Life jackets are hopefully never needed, but when they are needed, the crew can't go to the warehouse and get them. Big difference.



it might be a download away, or it might be permanently unavailable


Which was the usual way things were on UNIX, thanks Sun, before GNU/Linux became relevant.


no, there was a brief period of time where sun decided to try to imitate microsoft in this stupidity, but fortunately none of the other unix vendors followed suit


First of all, everyone else was doing the same outside UNIX in the 1980's.

Secondly, Solaris, Aix, HP-UX, DG/UX were the same in what concerns having to buy a UNIX developers license for the compilers.

So other UNIX vendors did follow suit, and I can't be bothered to dive into BYTE and DDJ ads from 1980 - 1990's to add others to the list.

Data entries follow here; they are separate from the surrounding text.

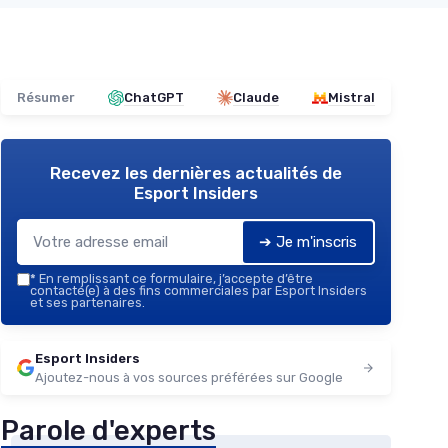
Résumer
ChatGPT
Claude
Mistral
Recevez les dernières actualités de
Esport Insiders
➔ Je m'inscris
*
En remplissant ce formulaire, j’accepte d’être
contacté(e) à des fins commerciales par Esport Insiders
et ses partenaires.
Esport Insiders
Ajoutez-nous à vos sources préférées sur Google
Parole d'experts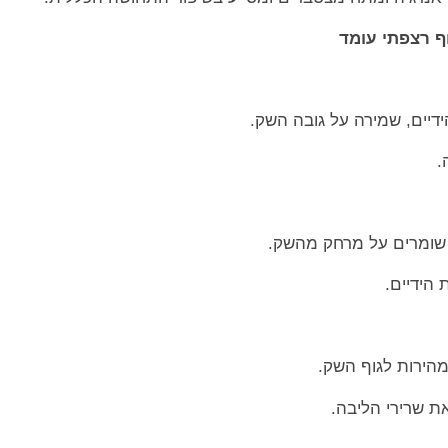
ף רצפתי עומד
הידיים, שמירה על גובה השק.
.
 שומרים על מרחק מהשק.
הידיים.
הירות לגוף השק.
 שרירי הליבה.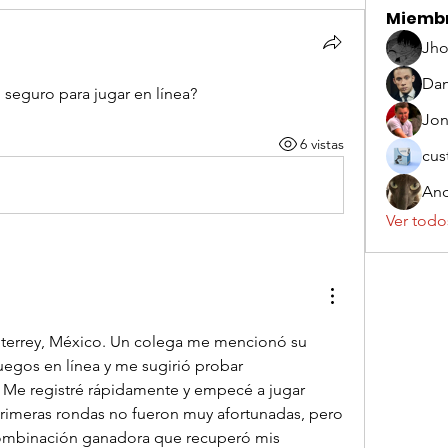
Miemb
Jho
Dan
seguro para jugar en línea?
Jo
6 vistas
cus
And
Ver todo
errey, México. Un colega me mencionó su 
experiencia positiva en juegos en línea y me sugirió probar 
. Me registré rápidamente y empecé a jugar 
rimeras rondas no fueron muy afortunadas, pero 
ombinación ganadora que recuperó mis 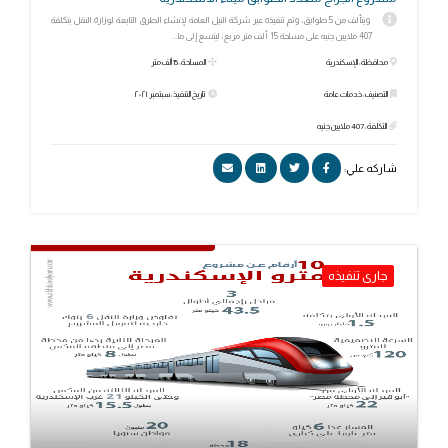
ويتألف من 5 طوابق، وتم تنفيذه عبر شركة النيل العامة لإنشاء الطرق التابعة لوزارة النقل بتكلفة
407 ملايين جنيه على مساحة 15 ألف متر مربع، ليتسع إلى ما...
محافظة: الإسكندرية
المساحة: 15 ألف متر
التصنيف: خدمات عامة
تاريخ التنفيذ: سبتمبر ٢٠٢١
التكلفة: 407 ملايين جنيه
شاركه علي:
جارى تنفيذه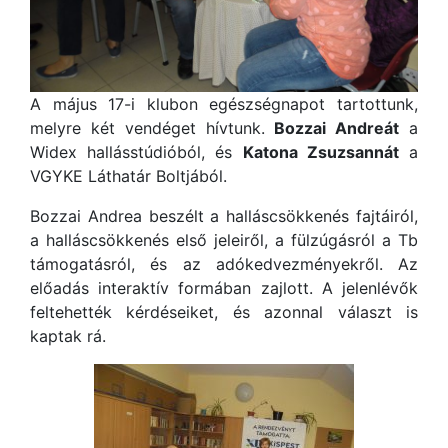
A május 17-i klubon egészségnapot tartottunk,
melyre két vendéget hívtunk.
Bozzai Andreát
a
Widex hallásstúdióból, és
Katona Zsuzsannát
a
VGYKE Láthatár Boltjából.
Bozzai Andrea beszélt a halláscsökkenés fajtáiról,
a halláscsökkenés első jeleiről, a fülzúgásról a Tb
támogatásról, és az adókedvezményekről. Az
előadás interaktív formában zajlott. A jelenlévők
feltehették kérdéseiket, és azonnal választ is
kaptak rá.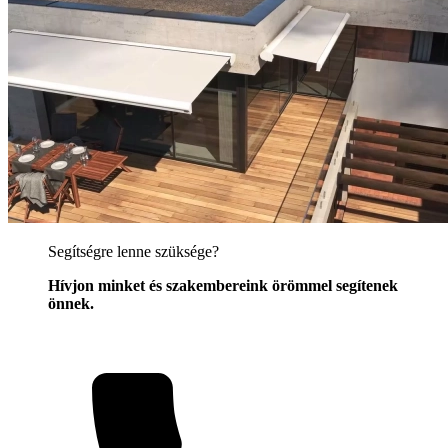
Segítségre lenne szüksége?
Hívjon minket és szakembereink örömmel segítenek
önnek.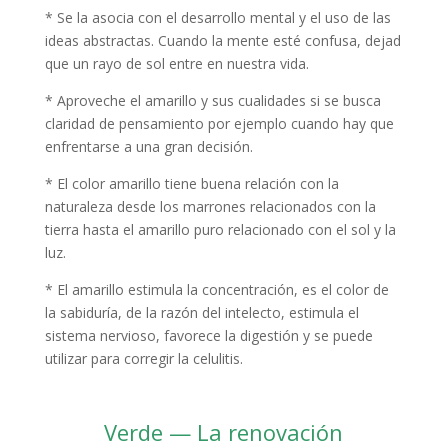
* Se la asocia con el desarrollo mental y el uso de las
ideas abstractas. Cuando la mente esté confusa, dejad
que un rayo de sol entre en nuestra vida.
* Aproveche el amarillo y sus cualidades si se busca
claridad de pensamiento por ejemplo cuando hay que
enfrentarse a una gran decisión.
* El color amarillo tiene buena relación con la
naturaleza desde los marrones relacionados con la
tierra hasta el amarillo puro relacionado con el sol y la
luz.
* El amarillo estimula la concentración, es el color de
la sabiduría, de la razón del intelecto, estimula el
sistema nervioso, favorece la digestión y se puede
utilizar para corregir la celulitis.
Verde — La renovación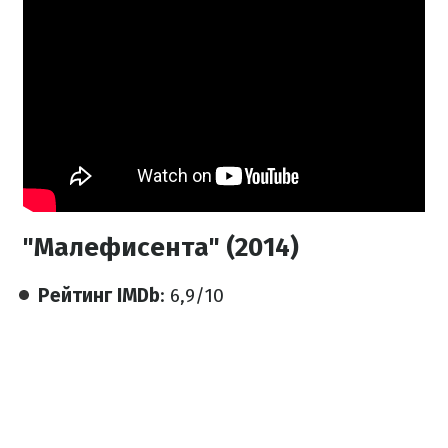
"Малефисента" (2014)
Рейтинг IMDb
: 6,9/10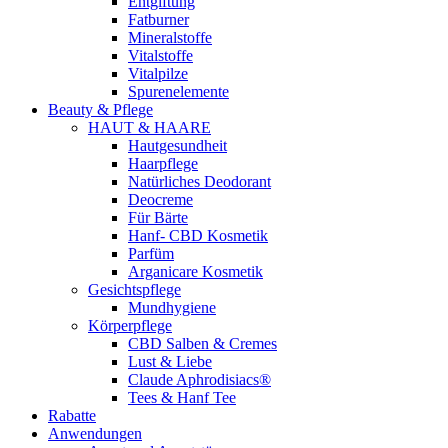
Entgiftung
Fatburner
Mineralstoffe
Vitalstoffe
Vitalpilze
Spurenelemente
Beauty & Pflege
HAUT & HAARE
Hautgesundheit
Haarpflege
Natürliches Deodorant
Deocreme
Für Bärte
Hanf- CBD Kosmetik
Parfüm
Arganicare Kosmetik
Gesichtspflege
Mundhygiene
Körperpflege
CBD Salben & Cremes
Lust & Liebe
Claude Aphrodisiacs®
Tees & Hanf Tee
Rabatte
Anwendungen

though i never bought one myself, i never saw an aix or irix box without compilers installed, and don't have any personal experience with hp-ux and dg/ux, but it was only for solaris that the fsf decided they had to put up precompiled gcc binaries on their ftp site because the vendor wasn't shipping one


Why would it be permanently unavailable?


that's what always happens to downloads

like 90% of my links from 8 years ago are 404 now


The compiler from 8 years ago is very likely obsolete. If it was relevant, you'd have stored it somewhere safe or you'd have a support contract with Microsoft.


the compiler from 8 years ago can still build code that works on the operating system from 8 years ago; the new compiler often cannot, even if it does exist

it may well be obsolete in the sense that the new compiler is more convenient to use and produces more efficient code, but that's irrelevant

software doesn't rot like the potatoes you forgot about in the fridge

your argument is contingent on the presumption that people never do stupid things that cause them damage in the future. but if that were true, nobody would buy cigarettes, or for that matter microsoft windows, in the first place


Software indeed rots because it doesn't exist in a vacuum. Requirements change, bugs are discovered, support declines unless you give golden coins to someone. Infinite backwards compatibility is the exception rather than the normal.

My point still stands: the compiler should have been kept around if it is required to keep something business-critical on an 8 year old machine running. Whether such old versions of compilers are still provided depends on the goodwill of Microsoft.


it seems that somewhere in the thread you went from arguing against my position to arguing in favor of it


We also shifted away from discussing what an end user needs (a recent OS, probably no compilers unless they develop software, and if they do, a recent one) to what one would need if stuck with a legacy hardware or software stack.